The patent owner, on the other hand, can try one set of arguments in its Preliminary Response and then, after receiving guidance from the Board’s Institution Decision, can try a second set of arguments.
The patent challenged by Intel was directed to a computing system that could seamlessly transition between a serial processing mode and a parallel processing mode. The claimed apparatus comprised, among other elements, “a serial processor adapted to execute software instructions in a software program primarily in serial” and “a plurality of parallel processors adapted to execute software instructions in the software program primarily in parallel.”
In its first try, Patent Owner argued in its Preliminary Response that “adapted to” meant “designed to” rather than the broader meaning of “configured to.” Aiding the cause of patent owners, the PTAB had changed its claim construction standard from broadest reasonable interpretation to the current district court litigation standard of plain and ordinary meaning, as set forth by Phillips v. AWH Corp., 415 F.3d 1303 (Fed. Cir. 2005) and its progeny.

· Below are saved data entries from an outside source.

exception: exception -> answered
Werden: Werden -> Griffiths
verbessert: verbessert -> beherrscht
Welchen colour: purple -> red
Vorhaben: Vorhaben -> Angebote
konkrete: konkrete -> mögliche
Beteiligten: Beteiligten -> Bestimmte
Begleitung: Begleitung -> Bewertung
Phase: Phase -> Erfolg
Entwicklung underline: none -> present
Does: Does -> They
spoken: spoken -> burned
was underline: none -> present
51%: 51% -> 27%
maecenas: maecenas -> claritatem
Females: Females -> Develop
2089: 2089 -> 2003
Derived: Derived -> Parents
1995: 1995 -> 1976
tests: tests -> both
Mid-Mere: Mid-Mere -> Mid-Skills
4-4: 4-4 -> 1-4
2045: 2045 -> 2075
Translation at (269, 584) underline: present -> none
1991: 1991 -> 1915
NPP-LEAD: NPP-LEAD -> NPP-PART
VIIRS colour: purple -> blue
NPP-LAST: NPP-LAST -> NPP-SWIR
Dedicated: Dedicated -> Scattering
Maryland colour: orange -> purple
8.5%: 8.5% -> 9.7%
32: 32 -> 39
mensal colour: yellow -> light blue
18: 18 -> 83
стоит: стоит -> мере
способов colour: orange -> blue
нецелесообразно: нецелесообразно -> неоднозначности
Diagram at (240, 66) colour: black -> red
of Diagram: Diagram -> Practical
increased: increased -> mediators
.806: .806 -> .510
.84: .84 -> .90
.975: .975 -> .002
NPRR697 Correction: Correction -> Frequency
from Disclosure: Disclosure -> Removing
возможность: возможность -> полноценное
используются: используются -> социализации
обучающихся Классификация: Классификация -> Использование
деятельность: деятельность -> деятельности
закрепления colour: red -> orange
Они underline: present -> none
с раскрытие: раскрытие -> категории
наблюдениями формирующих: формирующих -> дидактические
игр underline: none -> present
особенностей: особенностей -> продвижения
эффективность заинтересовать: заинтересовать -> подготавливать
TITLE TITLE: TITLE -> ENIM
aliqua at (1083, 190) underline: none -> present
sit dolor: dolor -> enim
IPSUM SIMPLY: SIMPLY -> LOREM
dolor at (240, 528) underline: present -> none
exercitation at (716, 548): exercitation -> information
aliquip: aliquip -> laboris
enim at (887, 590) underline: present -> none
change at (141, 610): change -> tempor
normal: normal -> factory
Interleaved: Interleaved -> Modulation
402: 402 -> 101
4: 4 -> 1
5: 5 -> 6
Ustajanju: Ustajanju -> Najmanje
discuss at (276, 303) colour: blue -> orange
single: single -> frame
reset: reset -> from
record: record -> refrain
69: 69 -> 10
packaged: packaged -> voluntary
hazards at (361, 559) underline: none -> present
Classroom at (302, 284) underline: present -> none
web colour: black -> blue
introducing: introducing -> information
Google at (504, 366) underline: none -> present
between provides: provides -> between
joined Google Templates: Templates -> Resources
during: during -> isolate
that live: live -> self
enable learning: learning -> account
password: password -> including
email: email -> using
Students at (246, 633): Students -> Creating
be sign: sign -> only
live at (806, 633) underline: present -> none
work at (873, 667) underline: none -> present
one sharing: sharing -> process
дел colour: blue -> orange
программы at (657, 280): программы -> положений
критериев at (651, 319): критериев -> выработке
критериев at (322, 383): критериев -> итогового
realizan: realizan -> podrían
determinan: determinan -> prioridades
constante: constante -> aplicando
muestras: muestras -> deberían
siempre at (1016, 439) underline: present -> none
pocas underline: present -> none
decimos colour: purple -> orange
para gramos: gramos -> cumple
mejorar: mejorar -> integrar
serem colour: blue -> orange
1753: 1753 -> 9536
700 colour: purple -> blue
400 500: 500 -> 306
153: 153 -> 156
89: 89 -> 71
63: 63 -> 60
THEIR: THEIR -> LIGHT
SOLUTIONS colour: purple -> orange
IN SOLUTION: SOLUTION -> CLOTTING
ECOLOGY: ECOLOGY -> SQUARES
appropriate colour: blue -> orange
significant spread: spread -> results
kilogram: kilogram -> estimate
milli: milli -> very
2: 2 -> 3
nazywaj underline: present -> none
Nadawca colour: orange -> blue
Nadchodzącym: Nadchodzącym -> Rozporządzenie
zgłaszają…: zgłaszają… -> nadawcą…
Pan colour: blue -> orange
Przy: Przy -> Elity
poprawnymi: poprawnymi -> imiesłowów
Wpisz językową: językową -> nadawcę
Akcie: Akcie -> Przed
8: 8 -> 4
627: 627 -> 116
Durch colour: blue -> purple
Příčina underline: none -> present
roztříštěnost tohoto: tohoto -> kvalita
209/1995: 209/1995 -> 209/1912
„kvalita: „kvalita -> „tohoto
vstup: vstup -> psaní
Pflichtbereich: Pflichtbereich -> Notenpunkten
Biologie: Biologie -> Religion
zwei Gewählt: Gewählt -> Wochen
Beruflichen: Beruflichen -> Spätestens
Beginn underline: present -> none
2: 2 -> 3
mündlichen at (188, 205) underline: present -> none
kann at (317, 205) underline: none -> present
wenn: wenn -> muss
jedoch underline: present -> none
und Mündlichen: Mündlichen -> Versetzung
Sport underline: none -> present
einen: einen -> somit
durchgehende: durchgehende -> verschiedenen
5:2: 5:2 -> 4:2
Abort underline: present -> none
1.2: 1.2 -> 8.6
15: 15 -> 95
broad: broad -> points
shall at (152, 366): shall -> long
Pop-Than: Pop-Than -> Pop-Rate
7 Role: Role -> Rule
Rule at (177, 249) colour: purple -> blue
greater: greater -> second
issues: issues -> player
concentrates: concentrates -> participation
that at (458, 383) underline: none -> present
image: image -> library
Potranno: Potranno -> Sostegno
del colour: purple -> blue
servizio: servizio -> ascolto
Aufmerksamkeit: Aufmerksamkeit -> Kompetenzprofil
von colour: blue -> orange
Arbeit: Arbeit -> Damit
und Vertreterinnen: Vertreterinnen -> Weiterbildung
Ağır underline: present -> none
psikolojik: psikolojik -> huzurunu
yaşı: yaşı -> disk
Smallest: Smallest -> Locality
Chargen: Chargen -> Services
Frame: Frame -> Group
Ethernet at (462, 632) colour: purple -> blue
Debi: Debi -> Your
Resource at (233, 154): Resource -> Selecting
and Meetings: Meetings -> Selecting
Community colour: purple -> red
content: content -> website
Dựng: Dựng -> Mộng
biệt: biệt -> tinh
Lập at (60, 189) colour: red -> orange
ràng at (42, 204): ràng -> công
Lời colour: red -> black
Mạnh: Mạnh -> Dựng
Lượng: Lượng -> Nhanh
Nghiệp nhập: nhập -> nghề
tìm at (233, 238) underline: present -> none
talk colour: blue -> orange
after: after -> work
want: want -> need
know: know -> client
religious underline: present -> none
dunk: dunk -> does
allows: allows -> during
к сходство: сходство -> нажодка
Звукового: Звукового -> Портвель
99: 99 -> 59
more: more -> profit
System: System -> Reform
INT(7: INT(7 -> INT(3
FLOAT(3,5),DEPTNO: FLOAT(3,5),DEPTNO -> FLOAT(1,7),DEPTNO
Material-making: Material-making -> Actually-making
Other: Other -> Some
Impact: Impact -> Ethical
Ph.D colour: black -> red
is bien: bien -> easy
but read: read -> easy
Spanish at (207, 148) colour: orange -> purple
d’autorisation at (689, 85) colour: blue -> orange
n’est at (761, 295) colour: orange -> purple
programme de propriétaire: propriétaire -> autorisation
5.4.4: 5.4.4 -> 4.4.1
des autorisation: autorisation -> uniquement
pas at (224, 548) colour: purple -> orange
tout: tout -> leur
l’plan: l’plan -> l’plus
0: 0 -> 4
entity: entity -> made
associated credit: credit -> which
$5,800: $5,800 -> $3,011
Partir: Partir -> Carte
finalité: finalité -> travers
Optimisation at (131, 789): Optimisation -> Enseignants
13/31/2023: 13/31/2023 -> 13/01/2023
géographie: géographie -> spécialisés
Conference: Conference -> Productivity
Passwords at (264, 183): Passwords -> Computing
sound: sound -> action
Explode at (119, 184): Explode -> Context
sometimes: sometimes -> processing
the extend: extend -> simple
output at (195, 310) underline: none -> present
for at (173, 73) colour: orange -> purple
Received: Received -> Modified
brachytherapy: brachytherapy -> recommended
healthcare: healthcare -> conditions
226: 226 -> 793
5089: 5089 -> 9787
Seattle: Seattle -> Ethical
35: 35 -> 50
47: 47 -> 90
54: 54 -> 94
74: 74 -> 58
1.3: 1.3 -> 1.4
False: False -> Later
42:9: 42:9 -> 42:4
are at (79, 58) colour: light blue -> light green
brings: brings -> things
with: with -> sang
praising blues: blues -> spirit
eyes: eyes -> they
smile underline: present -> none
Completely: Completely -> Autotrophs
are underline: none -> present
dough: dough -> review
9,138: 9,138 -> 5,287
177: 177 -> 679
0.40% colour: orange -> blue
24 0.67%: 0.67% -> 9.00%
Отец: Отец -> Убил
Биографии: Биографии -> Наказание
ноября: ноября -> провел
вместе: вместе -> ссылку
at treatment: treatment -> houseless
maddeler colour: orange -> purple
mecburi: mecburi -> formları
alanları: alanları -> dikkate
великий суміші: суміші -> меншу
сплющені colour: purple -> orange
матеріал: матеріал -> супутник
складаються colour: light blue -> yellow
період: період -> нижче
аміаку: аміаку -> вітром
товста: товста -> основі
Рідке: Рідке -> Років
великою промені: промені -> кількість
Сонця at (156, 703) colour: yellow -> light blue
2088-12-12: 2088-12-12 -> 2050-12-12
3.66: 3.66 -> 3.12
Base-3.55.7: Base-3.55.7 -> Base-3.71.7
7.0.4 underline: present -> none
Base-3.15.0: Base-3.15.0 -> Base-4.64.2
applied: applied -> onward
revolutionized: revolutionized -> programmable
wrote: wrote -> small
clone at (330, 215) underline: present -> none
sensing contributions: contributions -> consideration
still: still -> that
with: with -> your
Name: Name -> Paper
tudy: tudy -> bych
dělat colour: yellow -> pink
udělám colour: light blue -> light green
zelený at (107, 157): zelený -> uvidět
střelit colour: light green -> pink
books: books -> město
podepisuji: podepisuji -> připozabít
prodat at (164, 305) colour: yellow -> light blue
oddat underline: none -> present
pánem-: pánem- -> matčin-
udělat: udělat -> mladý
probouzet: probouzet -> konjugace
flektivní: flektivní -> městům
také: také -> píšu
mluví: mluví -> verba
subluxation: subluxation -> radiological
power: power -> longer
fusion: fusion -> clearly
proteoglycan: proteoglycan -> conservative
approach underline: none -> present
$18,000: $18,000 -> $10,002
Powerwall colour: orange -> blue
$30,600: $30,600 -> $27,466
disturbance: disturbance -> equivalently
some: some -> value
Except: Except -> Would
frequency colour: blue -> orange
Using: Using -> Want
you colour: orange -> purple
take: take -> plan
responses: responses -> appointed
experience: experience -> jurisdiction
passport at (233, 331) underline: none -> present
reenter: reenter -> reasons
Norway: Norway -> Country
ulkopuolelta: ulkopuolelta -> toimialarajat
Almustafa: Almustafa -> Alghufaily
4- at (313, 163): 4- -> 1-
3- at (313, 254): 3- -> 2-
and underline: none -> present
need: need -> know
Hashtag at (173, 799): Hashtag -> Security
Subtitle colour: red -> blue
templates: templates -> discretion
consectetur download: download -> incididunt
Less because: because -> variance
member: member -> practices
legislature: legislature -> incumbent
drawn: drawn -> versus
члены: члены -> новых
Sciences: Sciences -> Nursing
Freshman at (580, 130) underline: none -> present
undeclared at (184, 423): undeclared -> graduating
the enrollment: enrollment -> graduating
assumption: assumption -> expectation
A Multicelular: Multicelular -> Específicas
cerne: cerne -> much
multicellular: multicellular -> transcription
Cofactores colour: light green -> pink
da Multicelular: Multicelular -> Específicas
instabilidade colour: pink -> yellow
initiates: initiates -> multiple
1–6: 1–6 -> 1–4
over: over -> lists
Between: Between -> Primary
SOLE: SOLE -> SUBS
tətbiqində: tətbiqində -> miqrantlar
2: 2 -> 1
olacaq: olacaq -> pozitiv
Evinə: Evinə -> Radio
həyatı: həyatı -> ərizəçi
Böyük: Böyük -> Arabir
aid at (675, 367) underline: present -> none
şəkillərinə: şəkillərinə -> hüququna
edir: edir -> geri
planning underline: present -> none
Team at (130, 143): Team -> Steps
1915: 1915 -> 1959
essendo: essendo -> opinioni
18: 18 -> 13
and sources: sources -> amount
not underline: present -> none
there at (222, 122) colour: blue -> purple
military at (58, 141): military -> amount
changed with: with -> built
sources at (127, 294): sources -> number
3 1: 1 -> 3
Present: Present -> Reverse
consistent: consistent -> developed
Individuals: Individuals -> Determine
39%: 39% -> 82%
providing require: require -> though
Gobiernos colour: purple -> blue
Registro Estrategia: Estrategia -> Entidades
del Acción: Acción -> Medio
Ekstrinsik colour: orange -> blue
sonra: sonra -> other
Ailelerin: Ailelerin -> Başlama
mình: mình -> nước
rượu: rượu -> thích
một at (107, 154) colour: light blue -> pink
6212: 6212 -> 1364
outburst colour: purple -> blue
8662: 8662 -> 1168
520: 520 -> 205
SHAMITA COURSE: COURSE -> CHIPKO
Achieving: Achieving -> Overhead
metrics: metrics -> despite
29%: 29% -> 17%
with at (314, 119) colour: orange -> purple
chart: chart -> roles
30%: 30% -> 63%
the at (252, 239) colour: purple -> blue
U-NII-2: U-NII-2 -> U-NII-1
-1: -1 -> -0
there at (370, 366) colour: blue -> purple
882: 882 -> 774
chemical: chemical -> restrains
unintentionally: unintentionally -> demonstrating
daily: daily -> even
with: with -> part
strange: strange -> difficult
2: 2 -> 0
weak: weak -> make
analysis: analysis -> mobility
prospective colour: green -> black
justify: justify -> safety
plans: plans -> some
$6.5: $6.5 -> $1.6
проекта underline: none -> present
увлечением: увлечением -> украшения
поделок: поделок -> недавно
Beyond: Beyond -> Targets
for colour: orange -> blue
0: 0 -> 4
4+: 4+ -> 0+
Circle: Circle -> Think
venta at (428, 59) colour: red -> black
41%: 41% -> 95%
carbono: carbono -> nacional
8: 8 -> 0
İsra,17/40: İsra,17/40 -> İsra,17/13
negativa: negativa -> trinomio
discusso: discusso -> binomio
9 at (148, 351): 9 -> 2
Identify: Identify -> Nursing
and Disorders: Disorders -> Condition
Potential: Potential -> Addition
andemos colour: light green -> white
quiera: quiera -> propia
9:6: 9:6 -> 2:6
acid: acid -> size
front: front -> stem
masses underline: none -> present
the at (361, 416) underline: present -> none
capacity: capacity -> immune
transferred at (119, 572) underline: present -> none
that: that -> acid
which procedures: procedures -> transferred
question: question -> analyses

The Board, nevertheless, found that the specification supported the broader “configured to” meaning.
Learning from the Board’s Institution Decision, Patent Owner took advantage of a second try in its Response after institution. Patent Owner argued that a certain prior art reference had processors that performed serial and parallel processing equally well, not “primarily” one or the other.
This triggered a claim construction focus on finding a specific meaning for “primarily” with respect to “in serial” and “in parallel.” At oral hearing, the Board presented its own claim interpretation that differed from that of either party. In the Board’s view, “the processors must be adapted to execute so that the system (as contrasted to the individual processors) executes primarily in serial or parallel.” The parties were given the opportunity to submit supplemental briefing.
In its Final Written Decision, the Board adopted its own claim interpretation. The Board was influenced by other language in the claim reciting a “transition from a serial processing mode to a parallel processing mode”. It is the system that executes in a mode and, according to the Board, the claim requires a serial processor adapted to perform with the system primarily in serial mode.
Given the Board’s claim interpretation, Patent Owner argued that the Petition failed to address the system executing primarily in serial or primarily in parallel. The Board agreed. Petitioner had its one chance to predict how the claim would be interpreted and the Petition got it wrong. Even though Petitioner addressed patentability in its supplemental briefing after first learning of the Board’s claim construction, the Board held that the “Supplemental Brief cannot cure the deficiencies of the Petition.”
The Board did go on to express its total disagreement with the discussion of the prior art in the Supplemental Brief such that it would rule in favor of Patent Owner anyway. Nevertheless, it is brutally apparent that the procedure was capable of controlling the decision.
The Petitioner must explain in the Petition how the properly construed claim is unpatentable, without a second chance and without claim construction guidance from the Board. Patent Owner, by contrast, has two opportunities to present arguments, the second one after the Board’s Institution Decision. Thus, petitioners are forewarned that a great deal of care and experienced judgment must go into drafting a winning Petition.